Only the pictures are to be dropped; the rest of the data below is to be duplicated exactly.
──────── DATA FOR THIS TASK
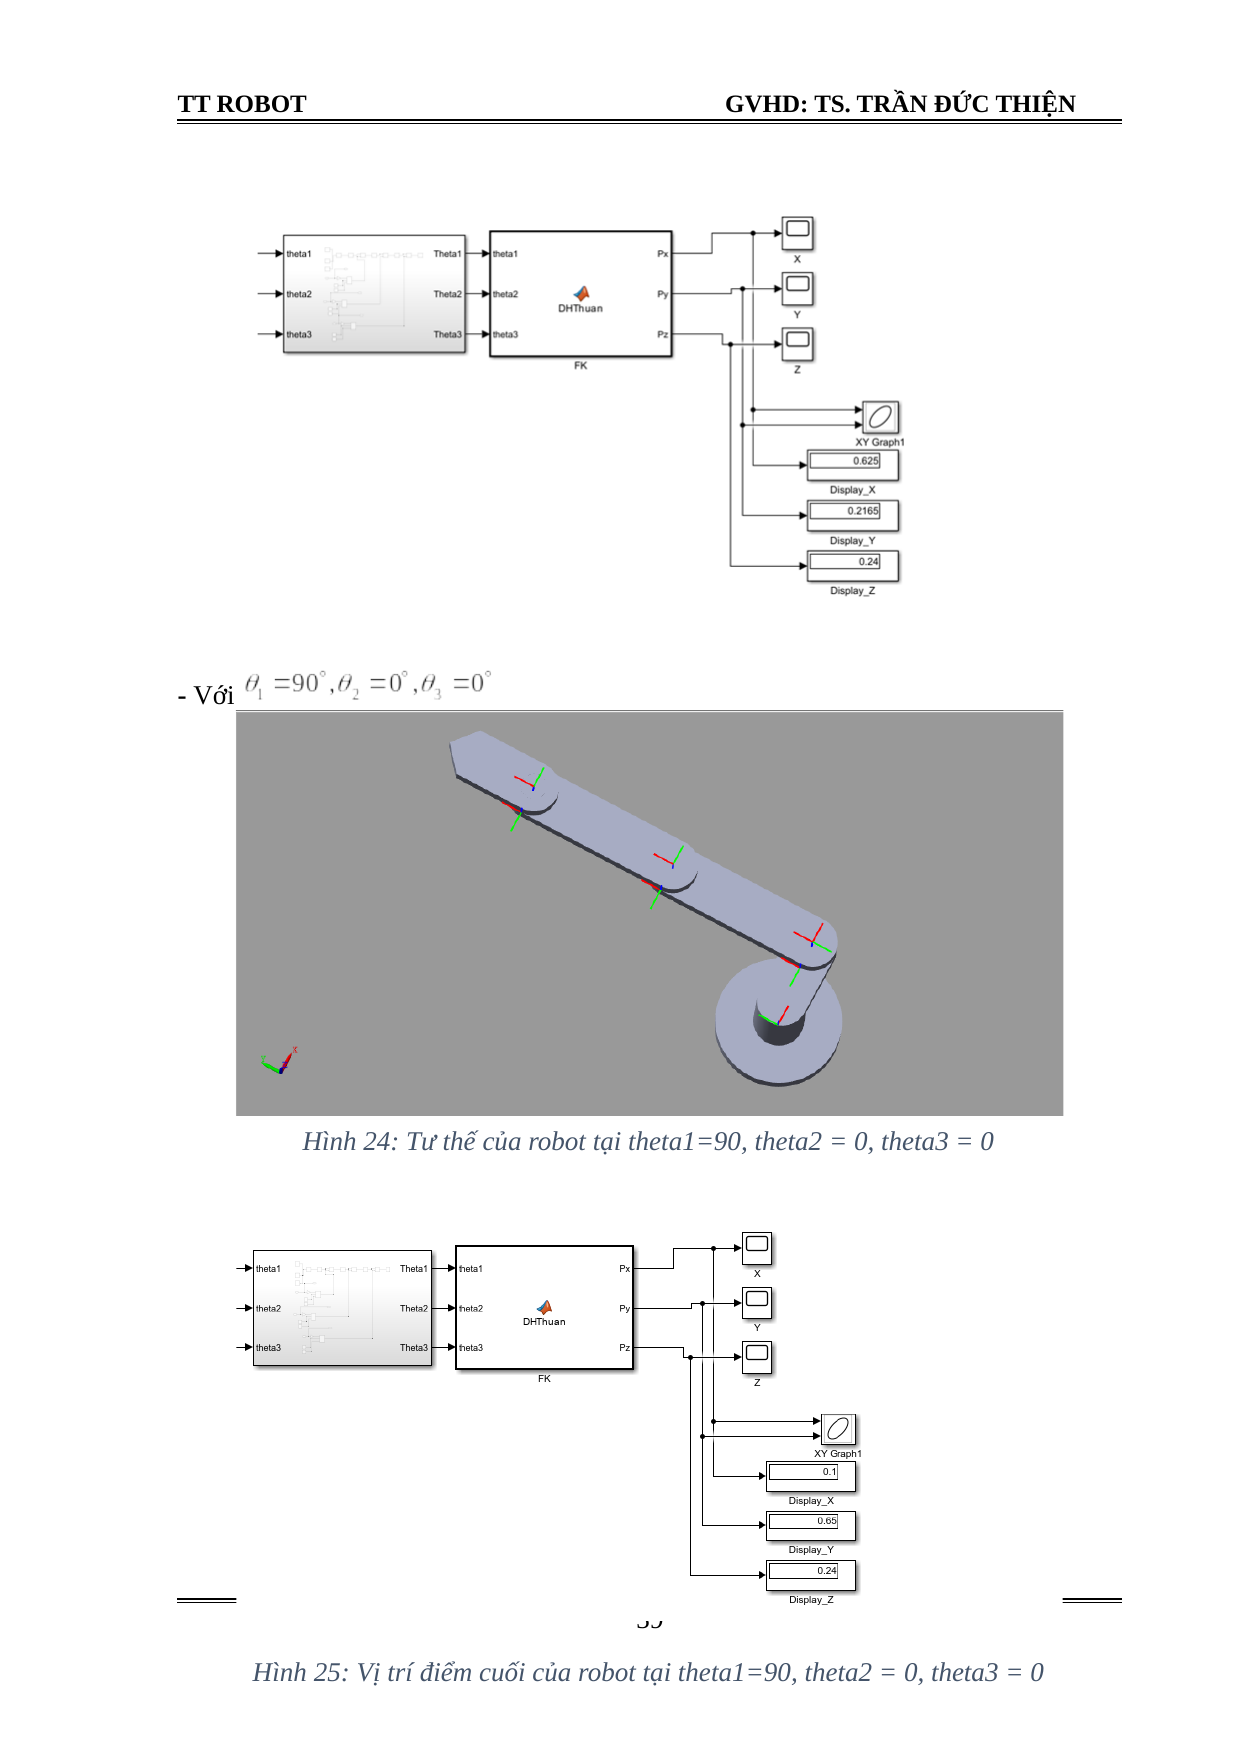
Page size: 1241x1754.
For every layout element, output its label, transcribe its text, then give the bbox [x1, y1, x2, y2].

text - Với [177, 667, 1122, 710]
picture [257, 186, 1042, 615]
picture [236, 1208, 1063, 1621]
picture [235, 710, 1064, 1116]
────────────────
> FINAL ANSWER
Page size: 1241x1754.
For every layout element, output its label, transcribe its text, then give the bbox [x1, y1, x2, y2].

text - Với [177, 667, 1122, 710]
picture [257, 186, 1042, 615]
picture [236, 1208, 1063, 1621]
picture [235, 710, 1064, 1116]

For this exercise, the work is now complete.